Figure 6 shows an ice core drilled with our new technique on Ice Stream B. It shows the sharp transition from bubbly ice to clear ice at 1100 m depth. Thin sections of the Siple Dome ice cores have been prepared by A. Gow (Reference Gow and EngelhardtGow and Engelhardt, unpublished). These thin sections, from ten discrete depths spaced about 100 m apart down to the bottom at 1004 m, were cut a few hours after drilling, whereas thin sections from the main Siple Dome ice core, drilled mechanically, could not be cut below 700 m in order to avoid further disintegration of the badly fractured ice core. These thin sections also revealed that the ice fabric and composition is not altered by the hot-water drilling process. At most, the outer 2 mm of the core might be affected, where some freeze-on may have occurred. The ice core is exposed to warmer conditions in the water-filled borehole for no more than 1 hour, depending on depth, before it is stored at temperatures of −22°C.
Conclusion
The hot-water ice-corer is a possible alternative to, but certainly is a tool that complements, mechanical core drilling. Some of its advantages over its mechanical counterpart are obvious.
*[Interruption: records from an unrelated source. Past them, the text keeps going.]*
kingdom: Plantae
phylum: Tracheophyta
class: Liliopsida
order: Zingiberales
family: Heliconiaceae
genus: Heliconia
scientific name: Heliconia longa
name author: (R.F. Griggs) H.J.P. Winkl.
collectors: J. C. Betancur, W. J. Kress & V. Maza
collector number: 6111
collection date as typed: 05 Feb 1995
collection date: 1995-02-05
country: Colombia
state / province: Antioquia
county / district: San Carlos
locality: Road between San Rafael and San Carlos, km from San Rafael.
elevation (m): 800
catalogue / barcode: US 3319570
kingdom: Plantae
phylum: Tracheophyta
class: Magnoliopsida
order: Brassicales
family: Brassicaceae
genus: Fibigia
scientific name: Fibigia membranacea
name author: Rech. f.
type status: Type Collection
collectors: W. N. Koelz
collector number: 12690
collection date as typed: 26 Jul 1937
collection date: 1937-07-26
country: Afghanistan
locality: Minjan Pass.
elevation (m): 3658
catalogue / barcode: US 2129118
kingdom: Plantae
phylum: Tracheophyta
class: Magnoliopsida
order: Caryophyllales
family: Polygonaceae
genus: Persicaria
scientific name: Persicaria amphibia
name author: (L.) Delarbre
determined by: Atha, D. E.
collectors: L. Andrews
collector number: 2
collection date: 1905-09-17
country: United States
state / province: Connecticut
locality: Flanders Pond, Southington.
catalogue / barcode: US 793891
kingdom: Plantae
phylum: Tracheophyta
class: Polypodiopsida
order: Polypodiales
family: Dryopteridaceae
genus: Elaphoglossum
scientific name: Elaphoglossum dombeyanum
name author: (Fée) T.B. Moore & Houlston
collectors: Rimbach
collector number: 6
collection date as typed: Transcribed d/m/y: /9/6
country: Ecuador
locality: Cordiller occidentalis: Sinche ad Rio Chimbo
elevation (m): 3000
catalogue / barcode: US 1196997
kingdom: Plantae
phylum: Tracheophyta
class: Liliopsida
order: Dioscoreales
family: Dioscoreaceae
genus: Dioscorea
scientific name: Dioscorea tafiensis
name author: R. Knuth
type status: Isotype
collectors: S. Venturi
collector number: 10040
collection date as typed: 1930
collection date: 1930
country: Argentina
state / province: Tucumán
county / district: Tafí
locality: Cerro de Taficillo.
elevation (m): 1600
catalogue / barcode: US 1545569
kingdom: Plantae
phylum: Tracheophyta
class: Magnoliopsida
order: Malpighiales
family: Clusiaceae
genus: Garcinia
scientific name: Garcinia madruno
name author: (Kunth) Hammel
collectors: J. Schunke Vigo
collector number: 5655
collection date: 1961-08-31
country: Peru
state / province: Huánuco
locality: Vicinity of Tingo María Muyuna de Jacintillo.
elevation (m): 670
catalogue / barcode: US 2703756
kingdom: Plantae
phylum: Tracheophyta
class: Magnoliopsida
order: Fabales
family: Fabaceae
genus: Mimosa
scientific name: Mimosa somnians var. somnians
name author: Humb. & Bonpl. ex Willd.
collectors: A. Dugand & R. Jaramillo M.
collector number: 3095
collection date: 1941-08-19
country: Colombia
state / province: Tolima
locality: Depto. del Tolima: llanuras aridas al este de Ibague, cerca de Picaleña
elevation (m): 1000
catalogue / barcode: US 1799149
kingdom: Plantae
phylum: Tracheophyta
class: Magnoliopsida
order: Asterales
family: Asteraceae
It is light, weighing only 30 kg when empty, is sufficiently portable to be used in remote locations and on traverses, and is fast. In conjunction with a hot-water drill that can provide deep access holes quickly, it can deliver a series of ice cores for site-selection studies and for determination of all ice properties where a complete core is not essential. It could be targeted for specific depths, like the Holocene–Wisconsin transition, or some other recognizable horizon to be followed laterally to demonstrate the continuity or discontinuity of structural and compositional features in the ice. Since borehole-drilling and ice-coring is done with hot water only, contamination with other fluids used in mechanical drilling like n-butylacetate or diesel fuel cannot occur, and ice-cutting chips are not produced, thus simplifying the core-handling procedures. A small, lightweight (60 kg), 5 m high derrick is sufficient to lift the corer out of the borehole. A team of nine people can operate the hot-water drilling and ice-coring in three shifts per day continuously. Setting up the whole hot-water drilling operation out of the shipping crates and establishing a fully operational system takes 3 days. Every component of the drilling system comes with its own sled, and resetting the drill rig to a new location requires about 1 day or more depending on distance. The farthest distance we have moved was 22 km in 4 days. High-quality ice cores with few fractures can be assured by using core liners for confinement during the relaxation process after drilling. Reference Morgan, Elcheikh and BrandMorgan and others (1998) have shown that a small confinement pressure can improve core quality considerably. This is why the ice cores from hot-water drilling, reaching the surface in the plastic core barrel, are mostly intact. The design of the corer can easily be changed to produce ice cores of other diameters and lengths. An ice-corer 150 mm in diameter and 6 m long would be a very efficient, robust and productive tool.
Acknowledgements
We thank our fine-mechanics B. Purchase and S. Cisnera for helpful suggestions and able machining. This work was supported by grant OPP-9319018 from the U.S. National Science Foundation.